Brown’s accomplishments are remarkable in one respect...that they have been tolerated by California’s voters.  Elected Governor by a progressive coalition, he spent two years shredding the state’s social net with a frighteningly deliberate vigour.  He then persuaded voters to pass cosmetic tax increases which he sold as a “fix” but which will do nothing over the long term to address the state’s striking democratic deficit, or the momentum his tenure has given to the fundamentalist doctrine of austerity. 
Jerry Brown is like a thug who mugs someone on the street, takes $50, later returns the victim $10, and expects them to be grateful.  With Brown, it’s always one step forward and two—or three—steps back.
The notion that his tenure in California provides a “model” for the country is risible.  Brown’s model is only any good if you can endorse his punitive assault on public libraries, public parks, public schools, public universities, care for children, and support for the young, the sick, the weak, and the poor.  He balanced the budget on the backs of the working class in a way that has eviscerated California’s civil society and has made some of our state’s most treasured institutions—like the University of California—dramatically more unequal places. 
Far from being novel, this is what Republicans in D.C. have been clamouring for.  Brown has totally ignored the democratic deficit in California, a deficit manifested in the infamous Prop 13 (with its supermajority requirements and tax restrictions), in the disjuncture between the power and responsibilities of voters, in the disconnected nature of the state’s formal and informal governing structures, and in the antiquated voting system California shares with the national government.  By selling his pet initiative as a “fix”, Brown has made it infinitely more difficult for future state leaders to explain to voters that no, nothing was really fixed, and we might need more from them.
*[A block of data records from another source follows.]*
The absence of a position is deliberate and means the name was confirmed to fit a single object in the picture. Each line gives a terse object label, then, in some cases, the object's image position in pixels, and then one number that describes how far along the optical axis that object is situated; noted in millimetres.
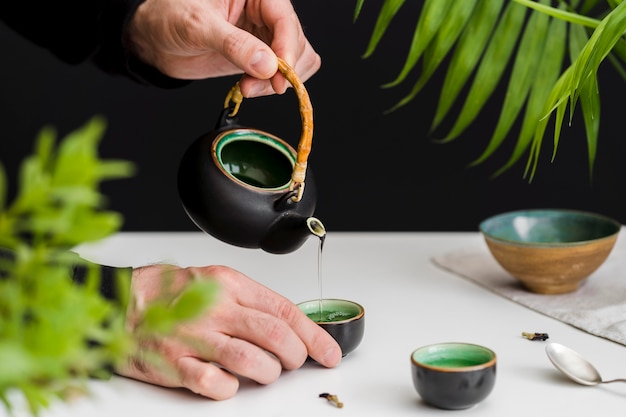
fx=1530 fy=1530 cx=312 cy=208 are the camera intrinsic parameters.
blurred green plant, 459
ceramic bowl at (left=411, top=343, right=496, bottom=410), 1188
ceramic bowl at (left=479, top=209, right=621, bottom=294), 1439
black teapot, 1318
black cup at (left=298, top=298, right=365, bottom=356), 1295
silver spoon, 1249
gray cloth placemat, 1374
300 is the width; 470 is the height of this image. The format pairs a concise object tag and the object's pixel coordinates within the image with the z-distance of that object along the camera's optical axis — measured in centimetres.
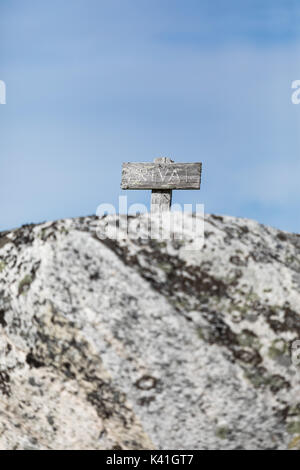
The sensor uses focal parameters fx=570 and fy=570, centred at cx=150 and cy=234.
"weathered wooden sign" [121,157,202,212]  859
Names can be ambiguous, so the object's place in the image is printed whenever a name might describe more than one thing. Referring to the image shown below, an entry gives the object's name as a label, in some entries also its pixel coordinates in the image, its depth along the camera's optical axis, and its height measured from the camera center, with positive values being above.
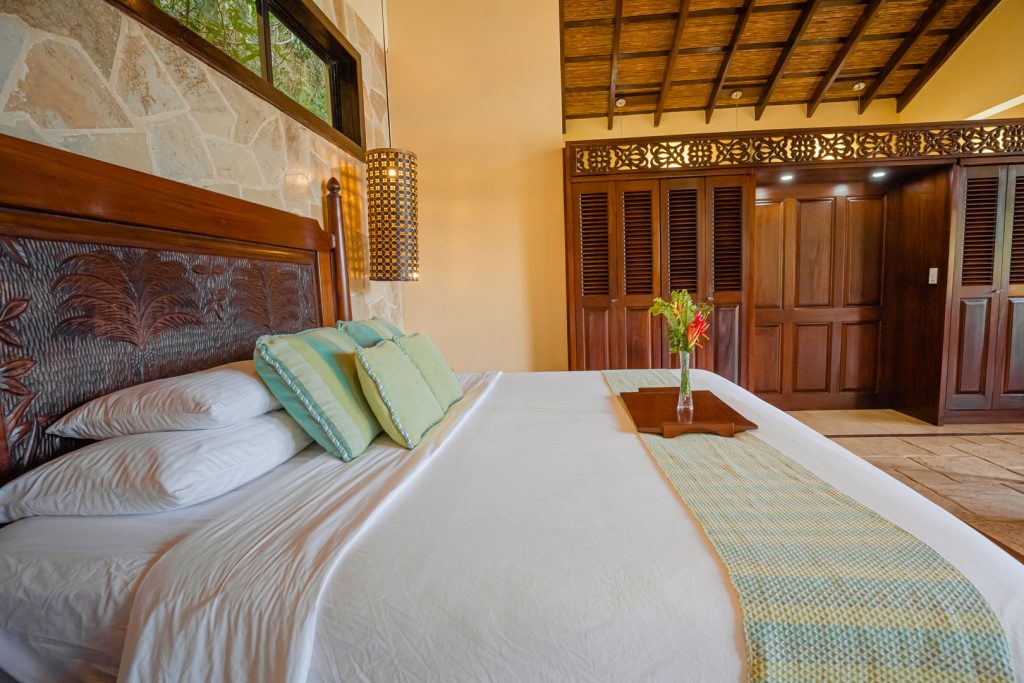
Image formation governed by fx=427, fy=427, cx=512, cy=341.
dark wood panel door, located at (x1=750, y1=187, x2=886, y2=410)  3.65 -0.05
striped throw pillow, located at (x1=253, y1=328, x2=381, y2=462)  1.16 -0.24
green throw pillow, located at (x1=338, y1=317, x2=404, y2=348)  1.71 -0.11
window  1.51 +1.22
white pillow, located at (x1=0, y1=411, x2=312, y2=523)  0.87 -0.35
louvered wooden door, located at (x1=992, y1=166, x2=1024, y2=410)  3.12 -0.15
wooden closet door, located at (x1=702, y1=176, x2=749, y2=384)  3.19 +0.19
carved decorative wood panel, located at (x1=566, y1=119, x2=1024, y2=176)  3.06 +1.07
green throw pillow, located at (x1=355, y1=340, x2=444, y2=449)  1.28 -0.28
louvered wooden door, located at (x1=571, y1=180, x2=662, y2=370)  3.22 +0.18
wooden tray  1.32 -0.40
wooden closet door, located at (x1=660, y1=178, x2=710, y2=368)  3.20 +0.44
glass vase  1.46 -0.34
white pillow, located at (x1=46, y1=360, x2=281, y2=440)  0.97 -0.23
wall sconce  2.62 +0.58
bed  0.62 -0.44
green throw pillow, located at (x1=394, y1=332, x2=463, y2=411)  1.64 -0.26
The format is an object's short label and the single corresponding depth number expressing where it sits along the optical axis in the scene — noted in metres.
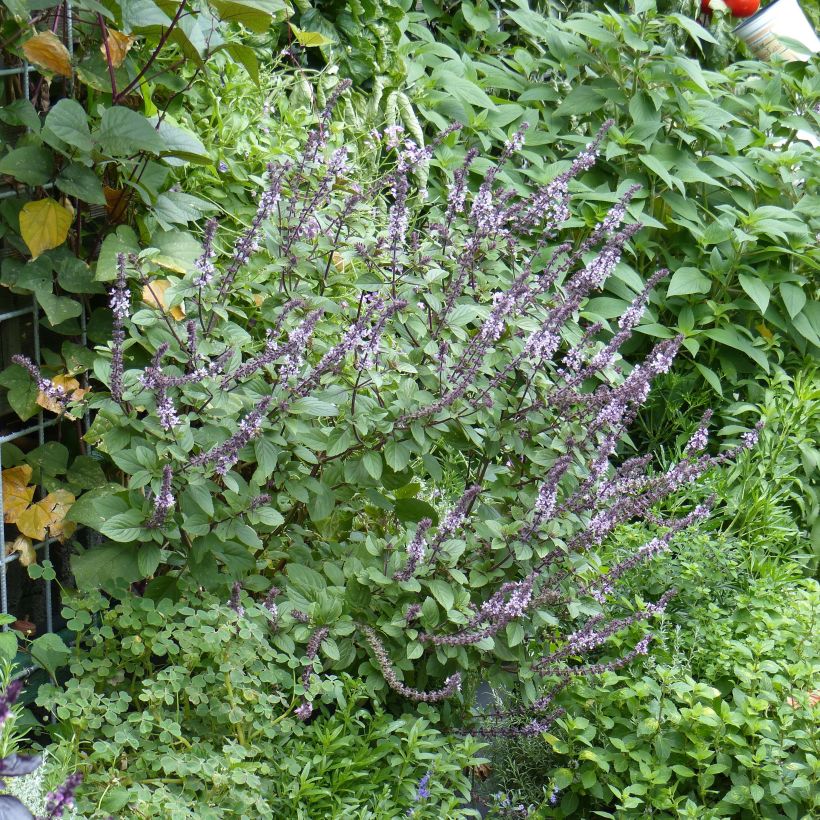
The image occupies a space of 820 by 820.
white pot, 5.59
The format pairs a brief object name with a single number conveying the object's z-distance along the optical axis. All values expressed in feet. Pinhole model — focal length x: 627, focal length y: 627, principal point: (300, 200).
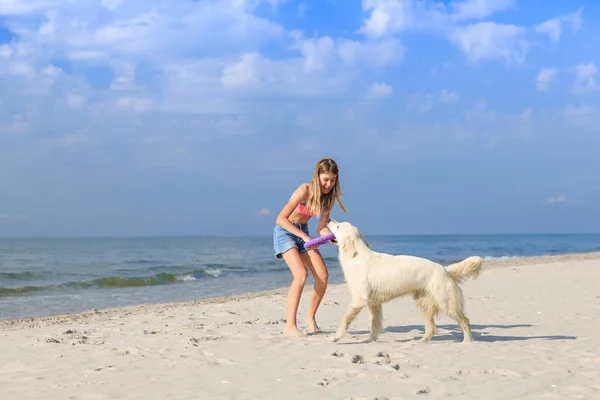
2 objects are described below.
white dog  21.31
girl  22.84
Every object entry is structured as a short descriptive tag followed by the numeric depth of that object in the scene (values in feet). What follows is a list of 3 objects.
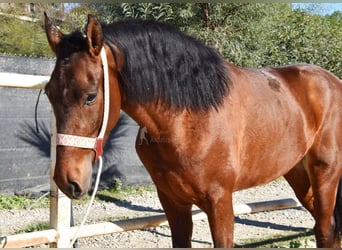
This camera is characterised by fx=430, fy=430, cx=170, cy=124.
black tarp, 15.75
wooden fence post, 8.63
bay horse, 6.13
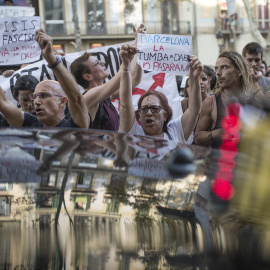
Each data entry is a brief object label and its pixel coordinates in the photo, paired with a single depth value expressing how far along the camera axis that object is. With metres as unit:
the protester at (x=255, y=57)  6.49
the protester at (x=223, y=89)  4.91
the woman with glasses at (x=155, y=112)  4.65
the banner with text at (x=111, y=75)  7.02
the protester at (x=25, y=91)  5.89
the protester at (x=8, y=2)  9.70
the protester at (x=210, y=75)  6.81
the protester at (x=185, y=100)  6.56
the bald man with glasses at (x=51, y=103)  4.14
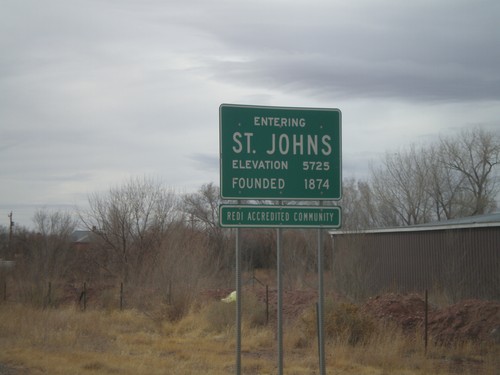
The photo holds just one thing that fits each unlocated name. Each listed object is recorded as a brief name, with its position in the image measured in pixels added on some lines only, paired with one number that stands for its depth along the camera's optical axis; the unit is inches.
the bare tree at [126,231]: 1498.5
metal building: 971.3
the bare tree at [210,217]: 1310.3
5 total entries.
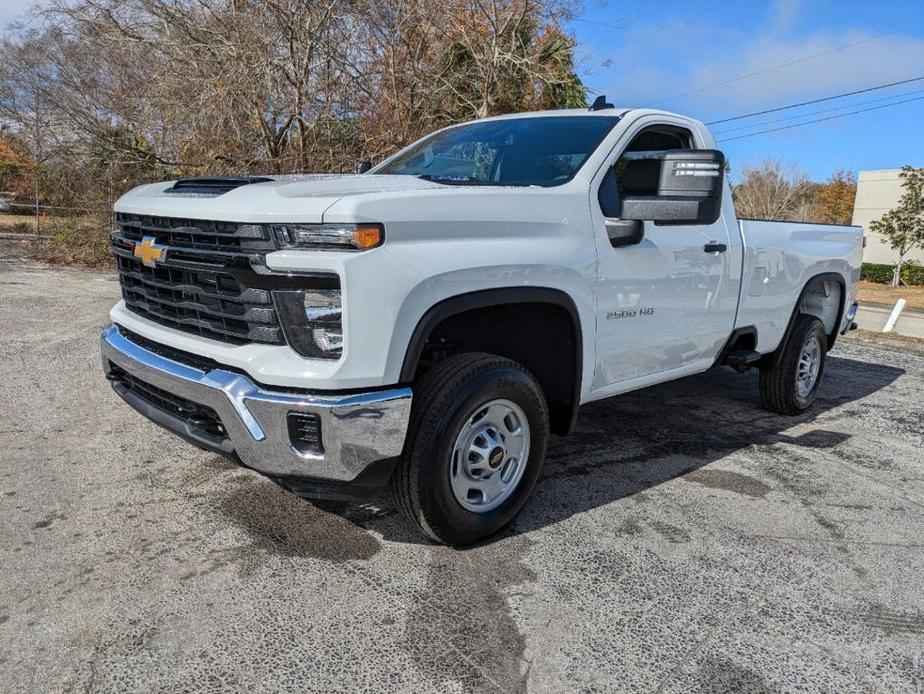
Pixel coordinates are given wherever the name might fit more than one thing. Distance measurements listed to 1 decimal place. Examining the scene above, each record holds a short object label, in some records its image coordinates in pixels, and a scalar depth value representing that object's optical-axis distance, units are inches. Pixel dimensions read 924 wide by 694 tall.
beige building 1306.6
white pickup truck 101.7
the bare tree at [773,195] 1531.7
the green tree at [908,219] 1034.1
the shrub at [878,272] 1240.2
Brown has advanced the argument that tax increases in California should require a public vote (of course the same would not apply to cuts to social welfare), a move which is not only a signal abdication of responsibility on his own part, but which introduces an extraordinary degree of uncertainty into an already farcical political process.  He has also proved totally unwilling to do anything with the supermajorities his progressive coalition has won for his party.  Brown has justified the state’s retreat from responsibility in many spheres through his crackpot exposition of “subsidiarity”, which he promptly violates as he seeks to micromanage California’s Universities into marketplaces rather than institutes of higher learning.
The Los Angeles Times quoted Rose Ann DeMoro, a Brown political ally, as saying, “I think Jerry is precisely what America needs.  He has the courage of his convictions, which we haven’t seen in a very long while”. 
Not to put too fine a point on it, but DeMoro is nuts.  California has not become more governable under Jerry Brown.  It has become a place where our governing principles, our governing institutions, and our governors themselves are increasingly dysfunctional, deluded, and disordered.  We live in a place where corrupt prison quotas count for more than children, and where only an abjectly amoral cynic like Brown could thrive as a politician.  Brown governs with more myopic Zen than communitarian zest, more inspired by what the polls whisper than by what any moral compass tells him.
That he looks like an improvement over Hillary Clinton says more about how appalling the prospect of a Clinton Coronation is than about any qualities that our Governor brings to the table.  There are good, progressive candidates like Elizabeth Warren who are committed to an affirmative program that transcends their personal ambitions.  Brown offers no such commitment.  His most recent tenure in California has been a case study in political malpractice, and as maddening as the rest of the country might be, I wouldn’t wish Jerry Brown on anyone!